Officials at the base say they have available cells and could potentially expand.
The US opened Guantanamo to hold alleged “terrorists” suspected of ties to al-Qaeda and Taliban in the aftermath of the deadly September 11, 2001 attacks.
Most were never charged with a crime. Indefinite detentions, combined with the mistreatment of prisoners in the early days of the prison, prompted global criticism.
Of the 59 prisoners, 22 have been cleared for release and some are expected to be transferred out in the final weeks of the administration.
Congress has barred moving them to facilities in the US for any reason, including for trial, so they are otherwise stuck at the base.
Fifteen “high-value” detainees, including the September 11 defendants, are held in Camp Seven, a maximum-security unit that the military does not show to journalists. Even its exact location on the base is classified.

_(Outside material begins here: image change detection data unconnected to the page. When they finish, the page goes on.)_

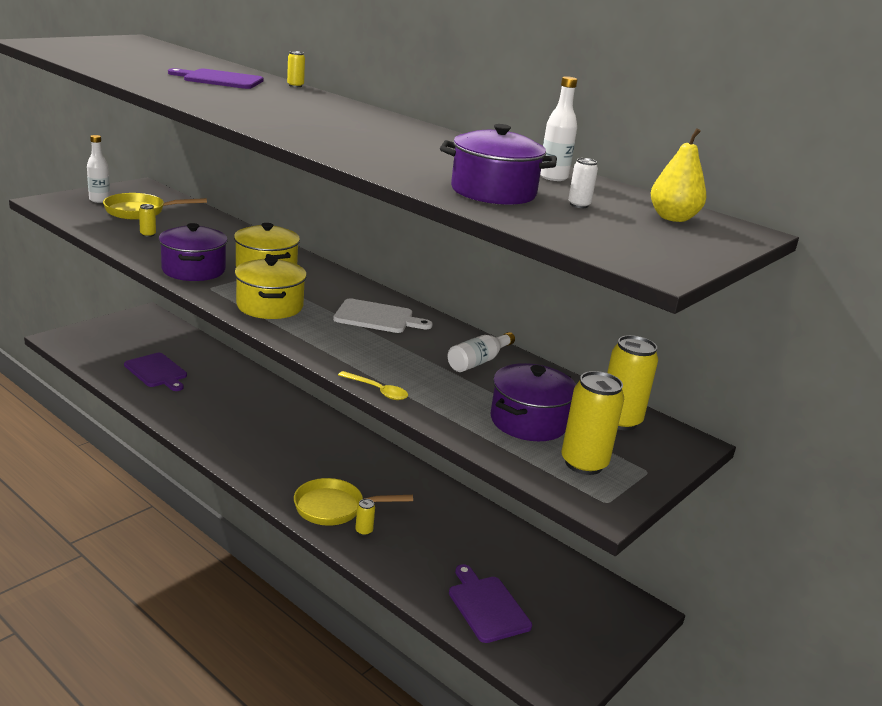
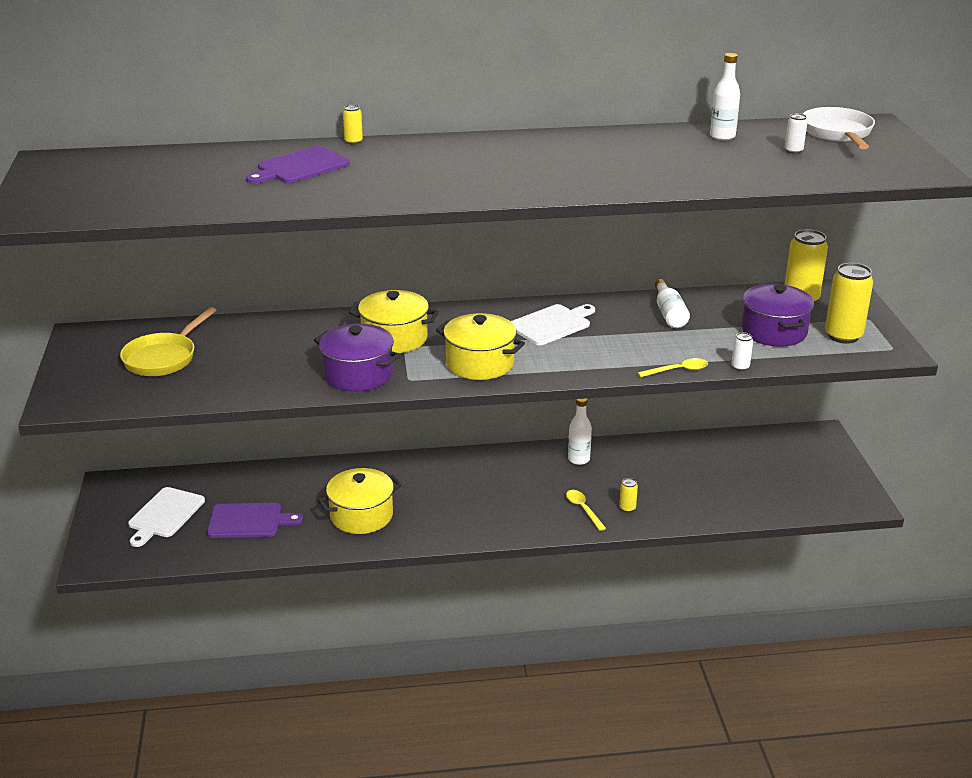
camera: 45 degrees left, 5 degrees up
(99, 200) = (96, 371): white bottle -> white bottle (578, 459)
(132, 342) = (164, 515): none -> white cutting board
(148, 234) = (236, 372): yellow can -> none
(210, 411) = (361, 516): none -> yellow pot
(334, 508) = (583, 509): yellow pan -> yellow spoon
(429, 420) = (740, 367): none -> white can
(487, 606) = (763, 493): purple cutting board -> none
(493, 192) = (747, 167): purple pot -> none
(672, 218) = (838, 133): yellow pear -> white pan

All the other detainees are now in Camp Six, a glass and concrete prison facility where they live in air-conditioned communal pods and are allowed to roam free of their cells for 22 hours a day.
The men there include Khalid Qasim. A review board determined in 2015 that he had trained with al Qaeda in Afghanistan and should not be released, though the US has no intention of prosecuting the 39-year-old from Yemen. His lawyer, Shelby Sullivan-Bennis, said he has drawn a question mark on his cell, in an apparent symbolic move questioning his status.
“His 14-plus years of detention, without charge or trial, are an affront to US values,” said Sullivan-Bennis, of the human rights group Reprieve.
She said that whenever she visits, her client asks why he is still there or why can’t he have a trial.
The jail’s commander said he cannot say what will happen to Qasim or any of the other prisoners.
“You know the detainees have questions of whether the transfers are going to stop when the new president takes charge January 20,” said detention centre commander, Navy Rear Admiral Peter Clarke.
“We don’t know, they don’t know. Their lawyers may speculate, but no one knows,” said Clarke.